Taking the listing below, restate word for word each line from the line with "[65,240,101,250] -CREATE ->" to the line with "(146, 163) none -> (338, 164) //", ends included, and stop there.

■ Material provided ■
'''

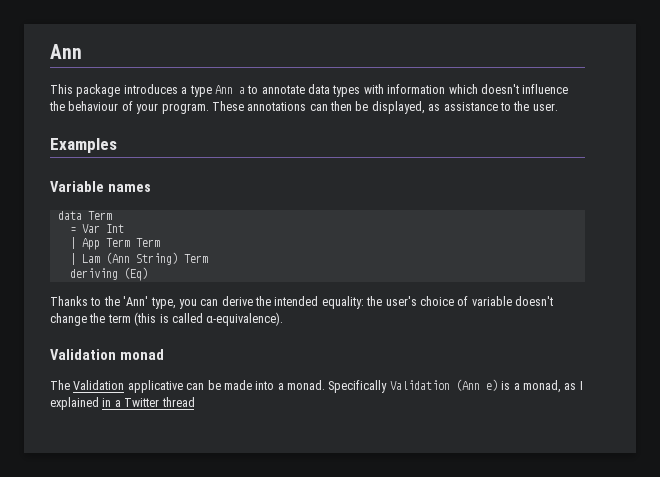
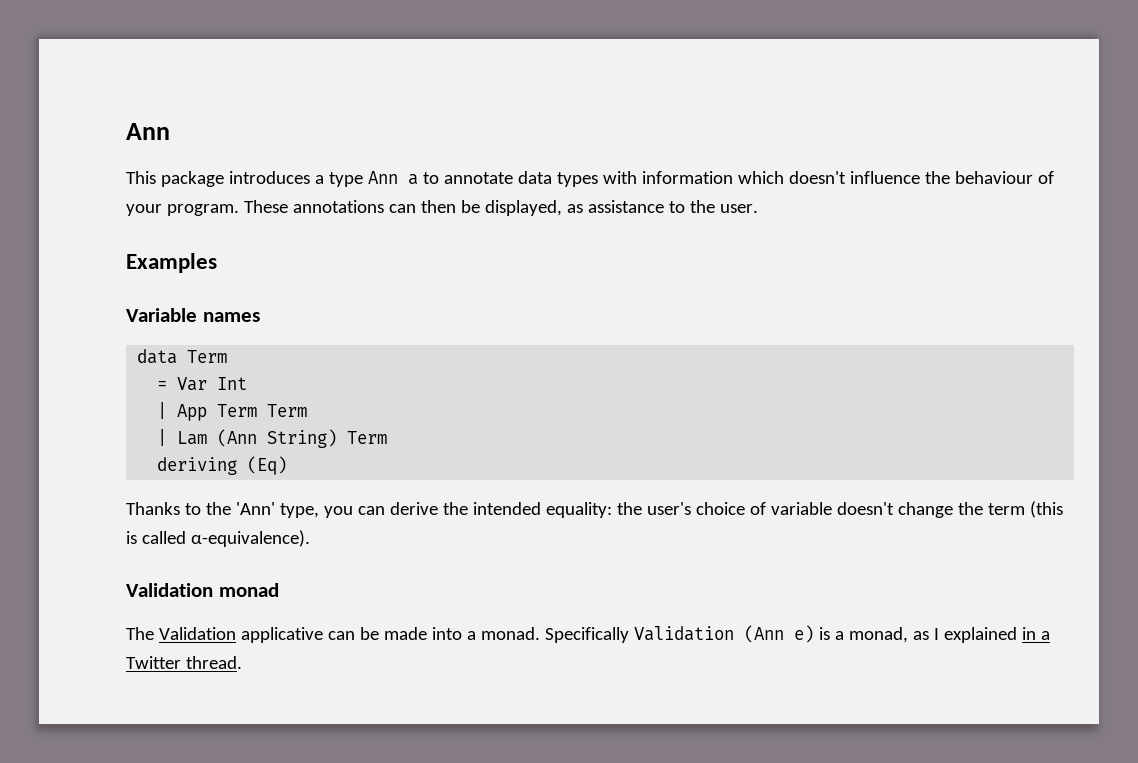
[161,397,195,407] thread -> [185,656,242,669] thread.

'''
'''

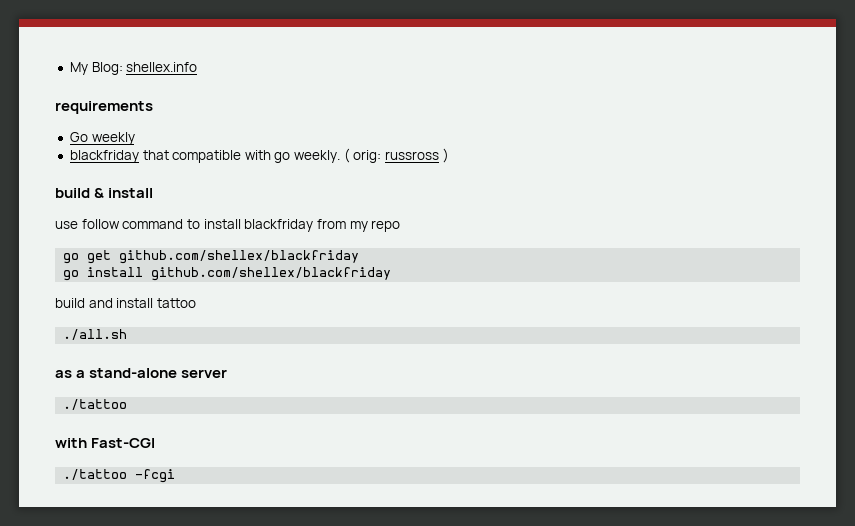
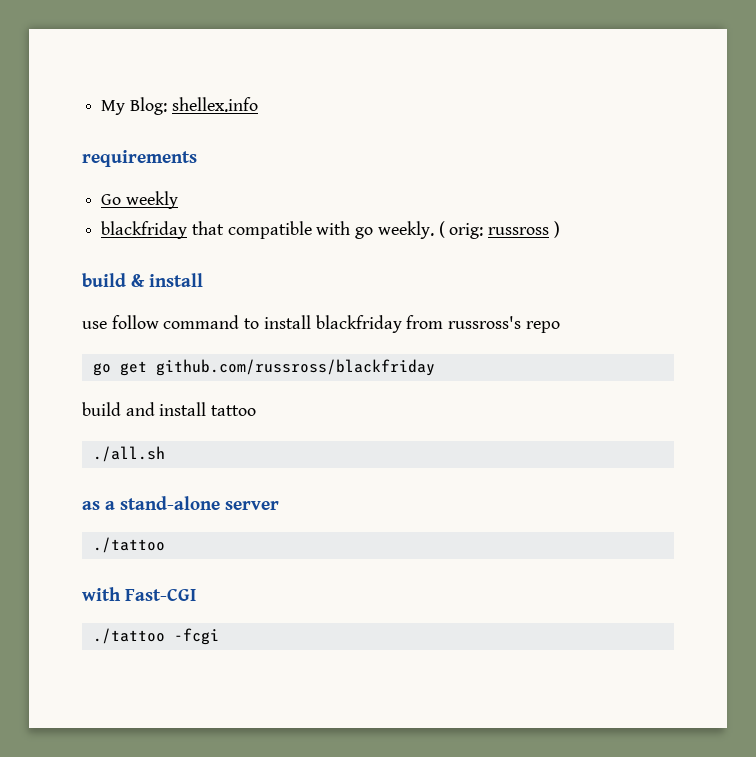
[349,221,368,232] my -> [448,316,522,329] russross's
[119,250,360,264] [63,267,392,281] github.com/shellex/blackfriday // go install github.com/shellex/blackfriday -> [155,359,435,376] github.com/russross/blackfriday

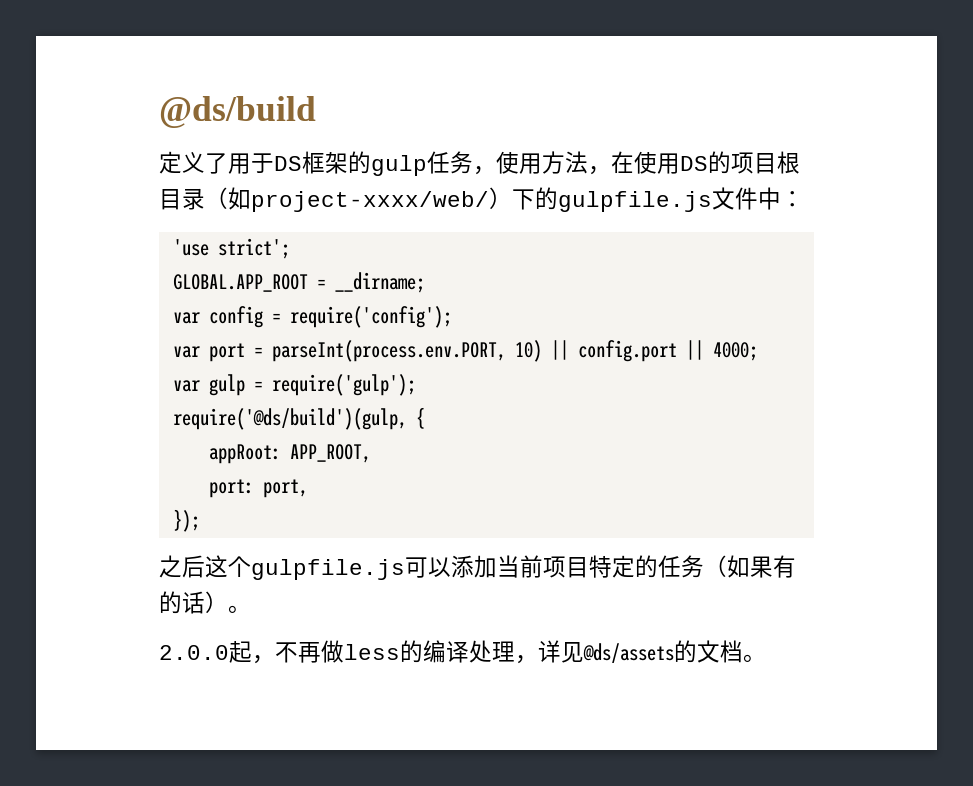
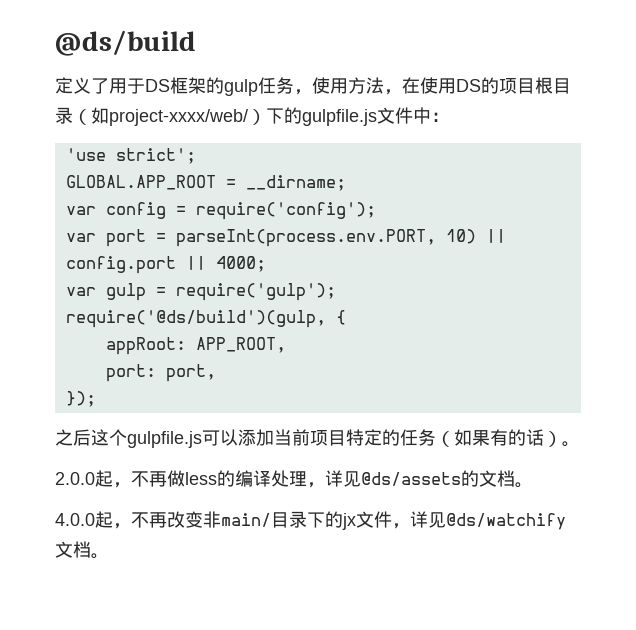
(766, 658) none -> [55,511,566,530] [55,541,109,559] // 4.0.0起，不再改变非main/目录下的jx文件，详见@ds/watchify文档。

'''
'''

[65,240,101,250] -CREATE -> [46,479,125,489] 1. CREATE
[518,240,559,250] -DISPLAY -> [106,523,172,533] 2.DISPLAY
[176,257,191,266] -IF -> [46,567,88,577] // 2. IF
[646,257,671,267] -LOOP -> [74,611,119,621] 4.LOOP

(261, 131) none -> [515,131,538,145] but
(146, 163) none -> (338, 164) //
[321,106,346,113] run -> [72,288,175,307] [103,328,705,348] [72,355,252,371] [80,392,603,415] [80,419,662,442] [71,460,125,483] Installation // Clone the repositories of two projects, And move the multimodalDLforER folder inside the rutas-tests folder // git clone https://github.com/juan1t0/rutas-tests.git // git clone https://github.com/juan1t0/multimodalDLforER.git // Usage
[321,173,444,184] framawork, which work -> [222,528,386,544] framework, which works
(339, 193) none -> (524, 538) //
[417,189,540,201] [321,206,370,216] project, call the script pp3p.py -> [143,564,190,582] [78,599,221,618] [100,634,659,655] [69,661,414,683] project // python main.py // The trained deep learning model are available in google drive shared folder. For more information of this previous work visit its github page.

'''

■ Result below ■
[65,240,101,250] -CREATE -> [46,479,125,489] 1. CREATE
[518,240,559,250] -DISPLAY -> [106,523,172,533] 2.DISPLAY
[176,257,191,266] -IF -> [46,567,88,577] // 2. IF
[646,257,671,267] -LOOP -> [74,611,119,621] 4.LOOP

(261, 131) none -> [515,131,538,145] but
(146, 163) none -> (338, 164) //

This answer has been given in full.